▶ **BRIEF**
Although the records contain pictures, only their text should be repeated, exactly as it stands.

▶ **THE DATA**
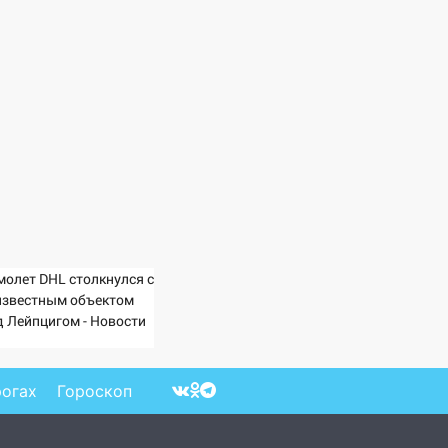
молет DHL столкнулся с
известным объектом
д Лейпцигом - Новости
Вести.ru
рогах
Гороскоп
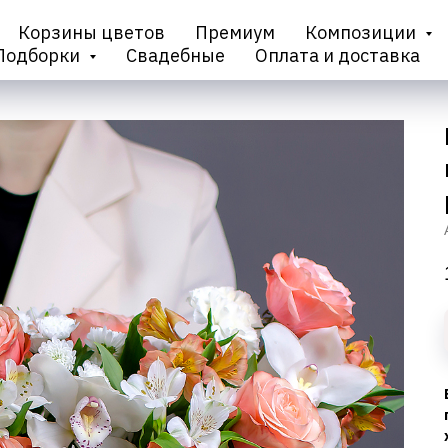
Корзины цветов
Премиум
Композиции
Подборки
Свадебные
Оплата и доставка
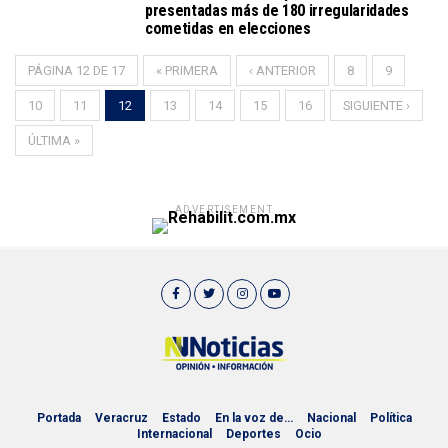
presentadas más de 180 irregularidades
cometidas en elecciones
PÁGINA 12 DE 17
« PRIMERA
‹ ANTERIOR
8
9
10
11
12
13
14
15
16
SIGUIENTE ›
ÚLTIMA »
ADVERTISEMENT
Portada
Veracruz
Estado
En la voz de…
Nacional
Política
Internacional
Deportes
Ocio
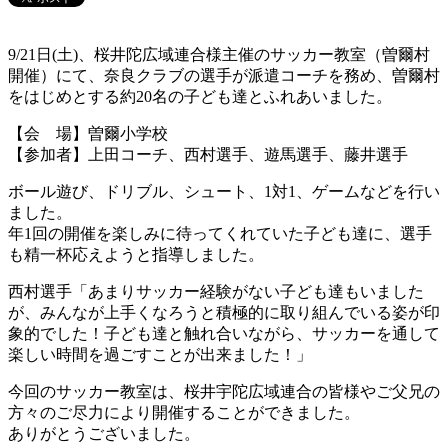
9/21日(土)、桜井陀広域連合様主催のサッカー教室（曽爾村
開催）にて、奈良クラブの選手が派遣コーチを務め、曽爾村
をはじめとする約20名の子ども達とふれあいました。
【会 場】曽爾小学校
【参加者】上田コーチ、西村選手、遊馬選手、藤井選手
ボール遊び、ドリブル、シュート、1対1、ゲームなどを行い
ました。
年1回の開催を楽しみに待ってくれていた子ども達に、選手
も精一杯応えようと指導しました。
西村選手「あまりサッカー経験がない子ども達もいました
が、みんなが上手くなろうと積極的に取り組んでいる姿が印
象的でした！子ども達と触れ合いながら、サッカーを通して
楽しい時間を過ごすことが出来ました！」
今回のサッカー教室は、桜井宇陀広域連合の皆様やご父兄の
方々のご尽力により開催することができました。
ありがとうございました。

▶ **SOLUTION**
молет DHL столкнулся с
известным объектом
д Лейпцигом - Новости
Вести.ru
рогах
Гороскоп
Корзины цветов
Премиум
Композиции
Подборки
Свадебные
Оплата и доставка
presentadas más de 180 irregularidades
cometidas en elecciones
PÁGINA 12 DE 17
« PRIMERA
‹ ANTERIOR
8
9
10
11
12
13
14
15
16
SIGUIENTE ›
ÚLTIMA »
ADVERTISEMENT
Portada
Veracruz
Estado
En la voz de…
Nacional
Política
Internacional
Deportes
Ocio
9/21日(土)、桜井陀広域連合様主催のサッカー教室（曽爾村
開催）にて、奈良クラブの選手が派遣コーチを務め、曽爾村
をはじめとする約20名の子ども達とふれあいました。
【会 場】曽爾小学校
【参加者】上田コーチ、西村選手、遊馬選手、藤井選手
ボール遊び、ドリブル、シュート、1対1、ゲームなどを行い
ました。
年1回の開催を楽しみに待ってくれていた子ども達に、選手
も精一杯応えようと指導しました。
西村選手「あまりサッカー経験がない子ども達もいました
が、みんなが上手くなろうと積極的に取り組んでいる姿が印
象的でした！子ども達と触れ合いながら、サッカーを通して
楽しい時間を過ごすことが出来ました！」
今回のサッカー教室は、桜井宇陀広域連合の皆様やご父兄の
方々のご尽力により開催することができました。
ありがとうございました。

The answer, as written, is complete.